For this exercise, please find the lines in the entries that include the word "breast" and copy them.

■ Supplied records
※

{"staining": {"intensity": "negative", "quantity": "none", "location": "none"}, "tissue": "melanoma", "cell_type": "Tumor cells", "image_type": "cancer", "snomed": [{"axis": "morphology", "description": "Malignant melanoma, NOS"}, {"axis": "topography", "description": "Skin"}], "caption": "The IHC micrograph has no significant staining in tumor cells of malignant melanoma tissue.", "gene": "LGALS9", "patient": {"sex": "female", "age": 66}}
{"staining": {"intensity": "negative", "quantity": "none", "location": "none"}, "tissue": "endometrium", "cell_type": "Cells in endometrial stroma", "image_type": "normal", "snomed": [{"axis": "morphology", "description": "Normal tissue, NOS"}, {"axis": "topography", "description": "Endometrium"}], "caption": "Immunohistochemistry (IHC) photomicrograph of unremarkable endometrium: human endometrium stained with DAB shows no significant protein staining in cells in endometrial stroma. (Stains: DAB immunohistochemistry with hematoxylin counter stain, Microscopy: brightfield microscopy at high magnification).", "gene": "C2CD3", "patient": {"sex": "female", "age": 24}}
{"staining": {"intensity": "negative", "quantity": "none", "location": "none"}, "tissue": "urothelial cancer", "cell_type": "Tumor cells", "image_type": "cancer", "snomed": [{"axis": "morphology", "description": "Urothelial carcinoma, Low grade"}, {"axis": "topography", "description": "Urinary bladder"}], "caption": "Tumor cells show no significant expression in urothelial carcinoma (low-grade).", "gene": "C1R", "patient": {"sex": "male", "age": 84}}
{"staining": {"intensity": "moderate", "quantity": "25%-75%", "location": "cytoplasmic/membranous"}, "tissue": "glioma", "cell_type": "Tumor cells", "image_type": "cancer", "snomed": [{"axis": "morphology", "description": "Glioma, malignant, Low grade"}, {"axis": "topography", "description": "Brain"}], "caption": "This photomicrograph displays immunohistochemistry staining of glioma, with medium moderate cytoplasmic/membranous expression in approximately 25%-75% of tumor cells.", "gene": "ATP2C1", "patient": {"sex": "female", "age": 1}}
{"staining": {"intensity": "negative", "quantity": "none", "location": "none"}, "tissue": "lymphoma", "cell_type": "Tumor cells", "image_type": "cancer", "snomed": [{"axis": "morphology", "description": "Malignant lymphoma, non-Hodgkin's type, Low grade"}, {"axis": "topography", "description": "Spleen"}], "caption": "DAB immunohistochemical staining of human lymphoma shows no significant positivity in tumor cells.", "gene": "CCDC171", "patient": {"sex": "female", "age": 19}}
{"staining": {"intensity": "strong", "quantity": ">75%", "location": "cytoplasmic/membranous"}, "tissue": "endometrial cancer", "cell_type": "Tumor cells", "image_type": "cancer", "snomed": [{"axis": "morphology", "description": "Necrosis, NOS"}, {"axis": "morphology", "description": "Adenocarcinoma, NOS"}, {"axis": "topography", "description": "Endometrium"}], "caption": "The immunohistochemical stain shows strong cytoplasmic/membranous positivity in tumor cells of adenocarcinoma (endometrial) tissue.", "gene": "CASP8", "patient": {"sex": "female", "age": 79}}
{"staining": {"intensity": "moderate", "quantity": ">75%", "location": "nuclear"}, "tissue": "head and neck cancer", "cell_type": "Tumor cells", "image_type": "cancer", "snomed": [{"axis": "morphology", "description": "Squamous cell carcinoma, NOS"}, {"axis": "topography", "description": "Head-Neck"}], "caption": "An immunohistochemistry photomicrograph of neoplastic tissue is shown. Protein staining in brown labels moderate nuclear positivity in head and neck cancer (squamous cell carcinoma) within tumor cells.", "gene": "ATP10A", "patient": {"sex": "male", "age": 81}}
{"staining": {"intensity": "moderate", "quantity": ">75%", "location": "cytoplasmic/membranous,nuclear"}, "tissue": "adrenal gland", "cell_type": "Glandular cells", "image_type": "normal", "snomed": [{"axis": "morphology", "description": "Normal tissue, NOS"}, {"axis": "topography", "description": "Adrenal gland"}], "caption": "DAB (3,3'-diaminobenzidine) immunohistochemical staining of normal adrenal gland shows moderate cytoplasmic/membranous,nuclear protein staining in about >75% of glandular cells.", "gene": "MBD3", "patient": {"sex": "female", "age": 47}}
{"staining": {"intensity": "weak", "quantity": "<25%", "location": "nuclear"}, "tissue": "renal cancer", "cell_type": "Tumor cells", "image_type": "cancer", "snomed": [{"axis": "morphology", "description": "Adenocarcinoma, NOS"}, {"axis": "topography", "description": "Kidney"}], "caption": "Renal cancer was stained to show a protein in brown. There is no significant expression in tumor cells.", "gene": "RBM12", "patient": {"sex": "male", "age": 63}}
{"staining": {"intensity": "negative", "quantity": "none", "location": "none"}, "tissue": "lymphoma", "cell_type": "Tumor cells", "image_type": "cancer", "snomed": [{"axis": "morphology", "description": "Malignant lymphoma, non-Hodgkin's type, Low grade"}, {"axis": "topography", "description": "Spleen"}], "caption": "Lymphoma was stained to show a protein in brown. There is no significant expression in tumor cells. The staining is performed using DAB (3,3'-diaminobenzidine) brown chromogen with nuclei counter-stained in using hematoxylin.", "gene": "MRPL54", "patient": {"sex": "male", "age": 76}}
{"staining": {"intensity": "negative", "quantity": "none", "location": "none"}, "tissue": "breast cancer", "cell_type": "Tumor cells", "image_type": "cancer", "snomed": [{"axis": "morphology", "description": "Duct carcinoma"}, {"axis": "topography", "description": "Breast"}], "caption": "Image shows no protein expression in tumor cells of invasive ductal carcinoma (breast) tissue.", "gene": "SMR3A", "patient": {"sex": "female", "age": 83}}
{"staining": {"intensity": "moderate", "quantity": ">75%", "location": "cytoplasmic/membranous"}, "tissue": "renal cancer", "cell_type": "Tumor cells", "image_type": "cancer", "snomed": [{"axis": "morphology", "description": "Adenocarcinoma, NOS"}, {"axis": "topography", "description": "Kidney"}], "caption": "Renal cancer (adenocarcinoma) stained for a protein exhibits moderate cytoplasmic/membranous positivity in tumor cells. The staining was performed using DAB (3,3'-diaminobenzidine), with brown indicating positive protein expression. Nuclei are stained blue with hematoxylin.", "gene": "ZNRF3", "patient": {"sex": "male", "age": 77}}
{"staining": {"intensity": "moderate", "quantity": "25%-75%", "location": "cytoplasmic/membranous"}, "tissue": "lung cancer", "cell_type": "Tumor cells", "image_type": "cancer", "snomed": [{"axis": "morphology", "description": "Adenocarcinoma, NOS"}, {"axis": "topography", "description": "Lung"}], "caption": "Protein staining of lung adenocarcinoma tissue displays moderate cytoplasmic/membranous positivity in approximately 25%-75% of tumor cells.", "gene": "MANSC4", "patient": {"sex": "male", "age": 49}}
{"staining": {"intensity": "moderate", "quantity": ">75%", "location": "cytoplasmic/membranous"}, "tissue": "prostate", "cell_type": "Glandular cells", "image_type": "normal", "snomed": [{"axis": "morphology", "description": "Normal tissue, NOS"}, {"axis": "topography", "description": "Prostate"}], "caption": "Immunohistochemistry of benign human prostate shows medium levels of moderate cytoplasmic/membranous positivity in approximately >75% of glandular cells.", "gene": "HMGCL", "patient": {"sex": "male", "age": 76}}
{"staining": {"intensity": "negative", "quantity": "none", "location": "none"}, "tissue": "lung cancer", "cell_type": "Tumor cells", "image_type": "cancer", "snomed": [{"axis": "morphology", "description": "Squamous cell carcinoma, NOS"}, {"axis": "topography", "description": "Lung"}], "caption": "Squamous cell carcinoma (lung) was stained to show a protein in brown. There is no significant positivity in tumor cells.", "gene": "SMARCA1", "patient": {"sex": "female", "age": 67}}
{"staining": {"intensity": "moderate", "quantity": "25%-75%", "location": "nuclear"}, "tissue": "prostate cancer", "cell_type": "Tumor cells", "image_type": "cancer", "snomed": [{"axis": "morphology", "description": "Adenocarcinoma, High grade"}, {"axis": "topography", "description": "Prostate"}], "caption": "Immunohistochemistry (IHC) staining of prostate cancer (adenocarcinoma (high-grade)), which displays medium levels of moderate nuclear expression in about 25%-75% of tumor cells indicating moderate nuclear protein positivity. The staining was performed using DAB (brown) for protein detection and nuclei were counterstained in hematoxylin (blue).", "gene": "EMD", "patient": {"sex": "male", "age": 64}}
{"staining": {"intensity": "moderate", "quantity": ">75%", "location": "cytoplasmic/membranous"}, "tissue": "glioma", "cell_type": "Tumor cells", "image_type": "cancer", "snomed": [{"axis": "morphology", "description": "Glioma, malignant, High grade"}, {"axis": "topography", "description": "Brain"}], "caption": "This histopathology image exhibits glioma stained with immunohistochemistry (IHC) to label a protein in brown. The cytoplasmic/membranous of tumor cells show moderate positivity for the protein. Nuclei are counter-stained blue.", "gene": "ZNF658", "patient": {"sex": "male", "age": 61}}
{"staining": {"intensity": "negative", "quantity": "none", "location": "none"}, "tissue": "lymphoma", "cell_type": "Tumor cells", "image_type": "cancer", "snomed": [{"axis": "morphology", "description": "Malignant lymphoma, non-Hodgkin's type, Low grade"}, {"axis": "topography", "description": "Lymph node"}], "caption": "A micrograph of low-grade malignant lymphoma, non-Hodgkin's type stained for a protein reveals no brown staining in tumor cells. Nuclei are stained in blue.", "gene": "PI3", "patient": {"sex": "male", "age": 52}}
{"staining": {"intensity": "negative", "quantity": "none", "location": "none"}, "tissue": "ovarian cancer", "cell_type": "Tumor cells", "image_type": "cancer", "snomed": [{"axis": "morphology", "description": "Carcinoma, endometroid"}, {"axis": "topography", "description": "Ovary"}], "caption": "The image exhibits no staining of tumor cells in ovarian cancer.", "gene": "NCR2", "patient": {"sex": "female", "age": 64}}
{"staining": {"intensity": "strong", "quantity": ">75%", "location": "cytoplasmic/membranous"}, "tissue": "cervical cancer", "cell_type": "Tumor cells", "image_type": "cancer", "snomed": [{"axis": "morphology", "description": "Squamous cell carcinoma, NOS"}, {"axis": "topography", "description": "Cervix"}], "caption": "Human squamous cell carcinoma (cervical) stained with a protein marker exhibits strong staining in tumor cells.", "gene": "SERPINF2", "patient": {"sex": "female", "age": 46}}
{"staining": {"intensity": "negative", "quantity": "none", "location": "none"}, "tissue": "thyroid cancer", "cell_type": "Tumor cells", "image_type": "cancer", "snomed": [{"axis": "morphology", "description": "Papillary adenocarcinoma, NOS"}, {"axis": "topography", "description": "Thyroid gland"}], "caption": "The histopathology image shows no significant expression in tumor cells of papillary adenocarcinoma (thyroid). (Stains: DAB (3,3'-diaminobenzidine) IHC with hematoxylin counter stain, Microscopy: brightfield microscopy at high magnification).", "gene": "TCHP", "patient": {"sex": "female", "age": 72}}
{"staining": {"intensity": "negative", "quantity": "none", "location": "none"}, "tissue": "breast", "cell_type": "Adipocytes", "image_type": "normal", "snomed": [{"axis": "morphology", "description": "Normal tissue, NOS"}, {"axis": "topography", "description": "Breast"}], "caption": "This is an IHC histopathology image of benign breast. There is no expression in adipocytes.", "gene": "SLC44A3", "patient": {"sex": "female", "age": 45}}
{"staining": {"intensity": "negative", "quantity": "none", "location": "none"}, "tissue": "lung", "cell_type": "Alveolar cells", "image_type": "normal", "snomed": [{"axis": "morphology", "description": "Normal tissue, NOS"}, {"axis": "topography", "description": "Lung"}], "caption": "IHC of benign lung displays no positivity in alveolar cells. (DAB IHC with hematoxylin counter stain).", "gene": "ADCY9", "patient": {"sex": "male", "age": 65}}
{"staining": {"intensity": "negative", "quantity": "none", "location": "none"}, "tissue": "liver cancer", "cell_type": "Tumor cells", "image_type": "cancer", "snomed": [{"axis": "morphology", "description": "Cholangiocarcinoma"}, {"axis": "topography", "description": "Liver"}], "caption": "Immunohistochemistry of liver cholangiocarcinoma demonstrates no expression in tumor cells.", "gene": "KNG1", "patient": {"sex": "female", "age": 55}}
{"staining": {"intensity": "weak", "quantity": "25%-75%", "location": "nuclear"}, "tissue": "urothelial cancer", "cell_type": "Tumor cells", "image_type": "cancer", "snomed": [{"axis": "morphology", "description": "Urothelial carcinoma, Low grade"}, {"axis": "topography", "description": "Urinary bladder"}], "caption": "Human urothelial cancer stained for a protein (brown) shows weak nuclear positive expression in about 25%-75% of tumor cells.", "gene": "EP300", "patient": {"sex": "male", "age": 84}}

※

■ Result below
{"staining": {"intensity": "negative", "quantity": "none", "location": "none"}, "tissue": "breast cancer", "cell_type": "Tumor cells", "image_type": "cancer", "snomed": [{"axis": "morphology", "description": "Duct carcinoma"}, {"axis": "topography", "description": "Breast"}], "caption": "Image shows no protein expression in tumor cells of invasive ductal carcinoma (breast) tissue.", "gene": "SMR3A", "patient": {"sex": "female", "age": 83}}
{"staining": {"intensity": "negative", "quantity": "none", "location": "none"}, "tissue": "breast", "cell_type": "Adipocytes", "image_type": "normal", "snomed": [{"axis": "morphology", "description": "Normal tissue, NOS"}, {"axis": "topography", "description": "Breast"}], "caption": "This is an IHC histopathology image of benign breast. There is no expression in adipocytes.", "gene": "SLC44A3", "patient": {"sex": "female", "age": 45}}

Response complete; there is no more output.